━━━━━ Available data

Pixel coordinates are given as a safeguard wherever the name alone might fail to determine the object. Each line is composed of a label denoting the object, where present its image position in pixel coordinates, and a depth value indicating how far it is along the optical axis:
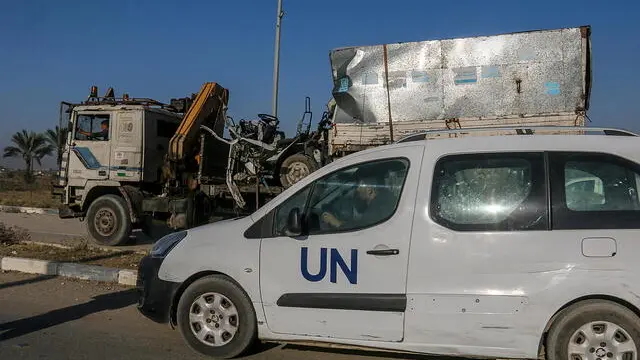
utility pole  14.23
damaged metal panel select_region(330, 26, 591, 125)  7.59
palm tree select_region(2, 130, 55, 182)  36.31
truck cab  10.98
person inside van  4.29
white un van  3.86
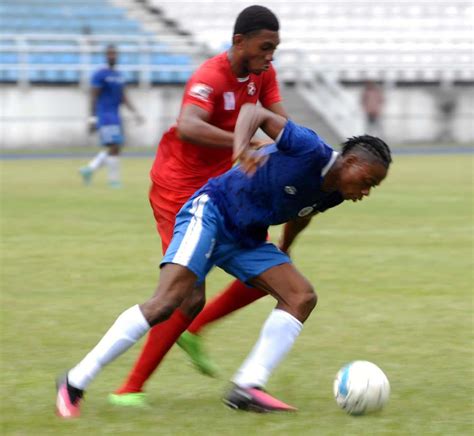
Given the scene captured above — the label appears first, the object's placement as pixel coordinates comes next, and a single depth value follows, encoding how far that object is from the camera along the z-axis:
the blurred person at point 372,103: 64.31
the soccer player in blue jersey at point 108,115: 37.56
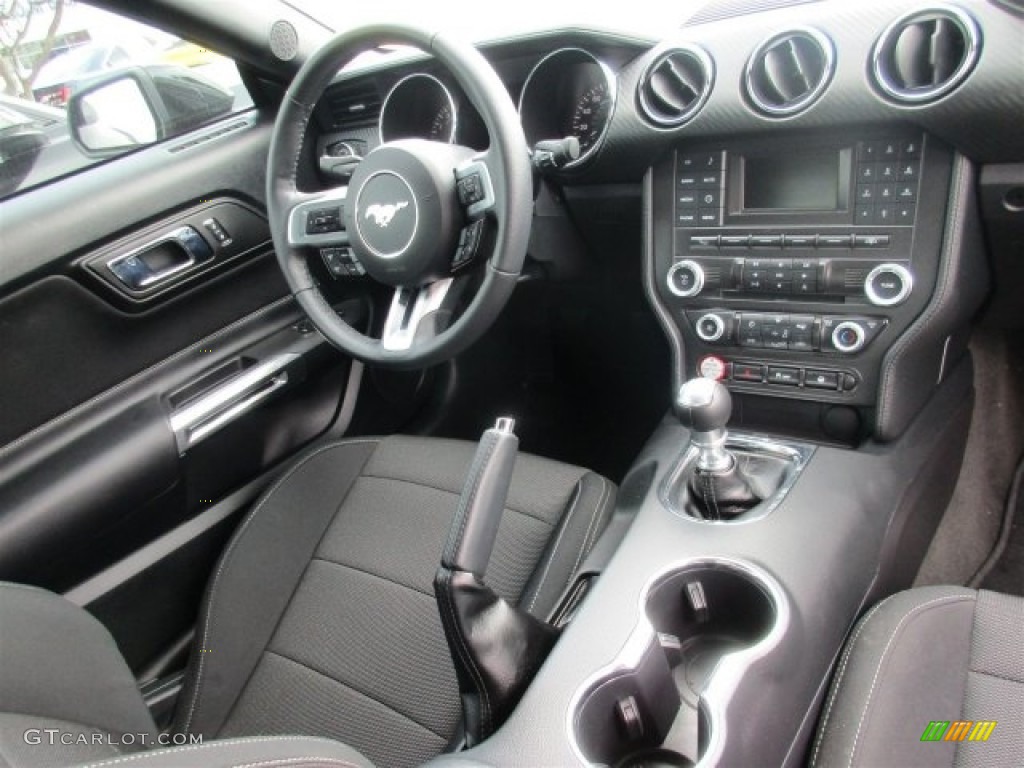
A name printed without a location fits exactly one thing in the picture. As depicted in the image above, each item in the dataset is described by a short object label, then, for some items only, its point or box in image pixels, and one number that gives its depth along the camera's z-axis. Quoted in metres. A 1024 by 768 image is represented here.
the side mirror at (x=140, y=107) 1.53
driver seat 0.92
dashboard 1.05
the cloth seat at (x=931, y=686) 0.82
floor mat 1.51
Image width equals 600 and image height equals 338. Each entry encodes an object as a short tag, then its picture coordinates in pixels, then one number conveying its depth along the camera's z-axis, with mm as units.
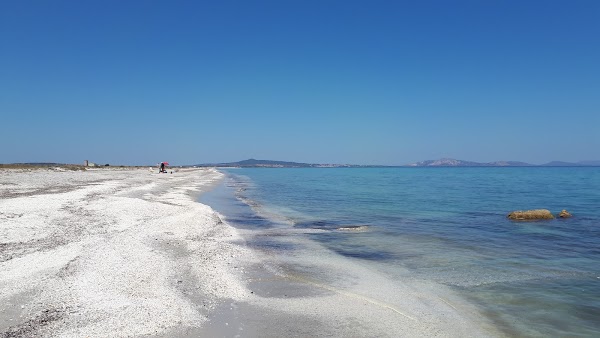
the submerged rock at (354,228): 20547
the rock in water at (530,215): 24422
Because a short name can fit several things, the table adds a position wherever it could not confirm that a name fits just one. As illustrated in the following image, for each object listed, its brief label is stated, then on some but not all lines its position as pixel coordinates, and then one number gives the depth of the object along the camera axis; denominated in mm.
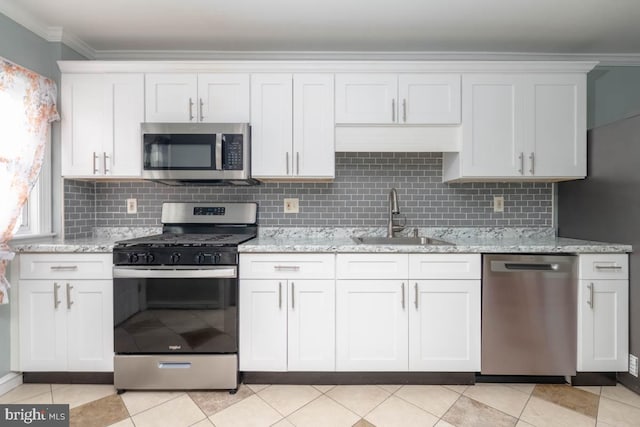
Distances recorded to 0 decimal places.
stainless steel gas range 2066
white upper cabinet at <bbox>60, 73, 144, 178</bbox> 2398
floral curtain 2006
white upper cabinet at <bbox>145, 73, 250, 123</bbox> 2391
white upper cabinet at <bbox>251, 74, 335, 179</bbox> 2383
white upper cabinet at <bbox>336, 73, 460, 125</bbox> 2379
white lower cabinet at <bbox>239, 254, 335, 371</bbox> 2141
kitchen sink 2621
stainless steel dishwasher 2107
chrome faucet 2605
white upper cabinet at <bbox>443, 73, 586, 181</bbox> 2375
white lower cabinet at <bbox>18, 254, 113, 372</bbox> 2146
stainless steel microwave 2309
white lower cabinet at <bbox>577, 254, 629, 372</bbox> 2115
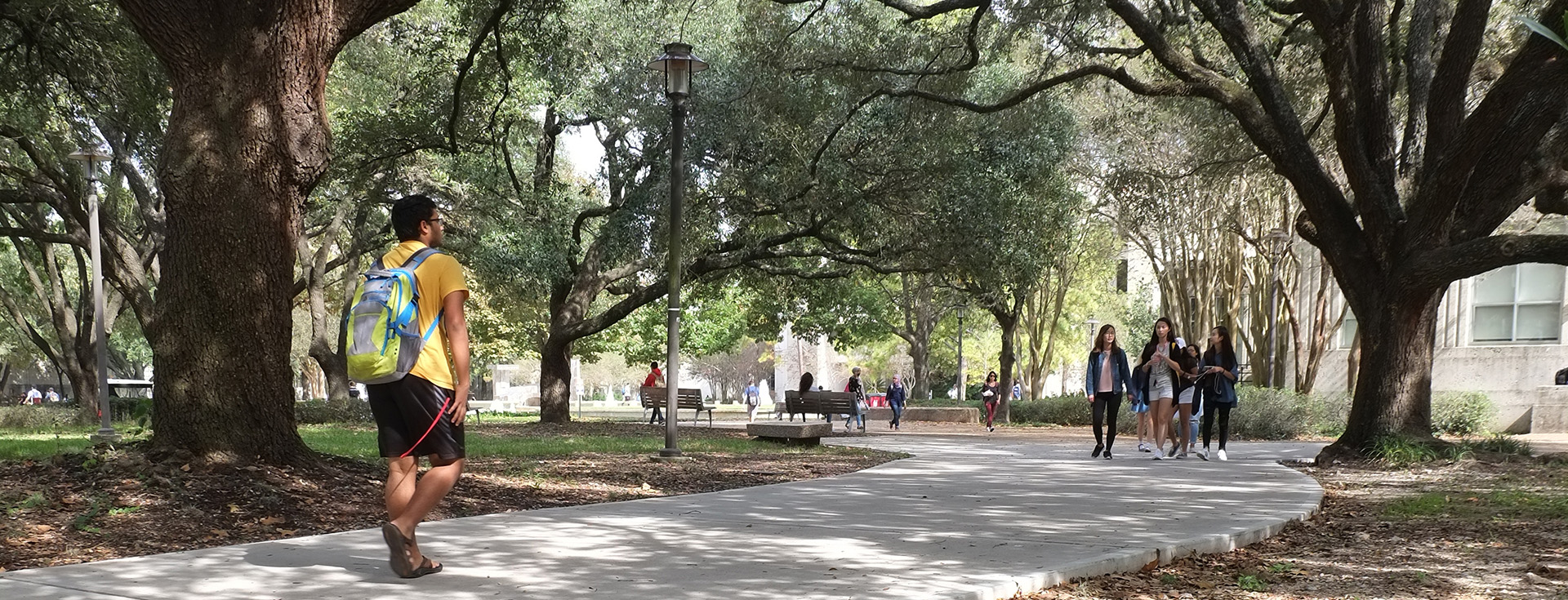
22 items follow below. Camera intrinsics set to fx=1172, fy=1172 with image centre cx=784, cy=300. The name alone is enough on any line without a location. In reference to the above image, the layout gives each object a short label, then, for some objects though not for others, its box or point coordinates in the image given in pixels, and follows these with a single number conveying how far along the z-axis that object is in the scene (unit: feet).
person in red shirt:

━━━━━━━━━━

**Exercise:** From the records above, return each line that has the string "rock".

**Answer to this exercise:**
the submerged rock at (354,228): 20547
the rock in water at (530,215): 24422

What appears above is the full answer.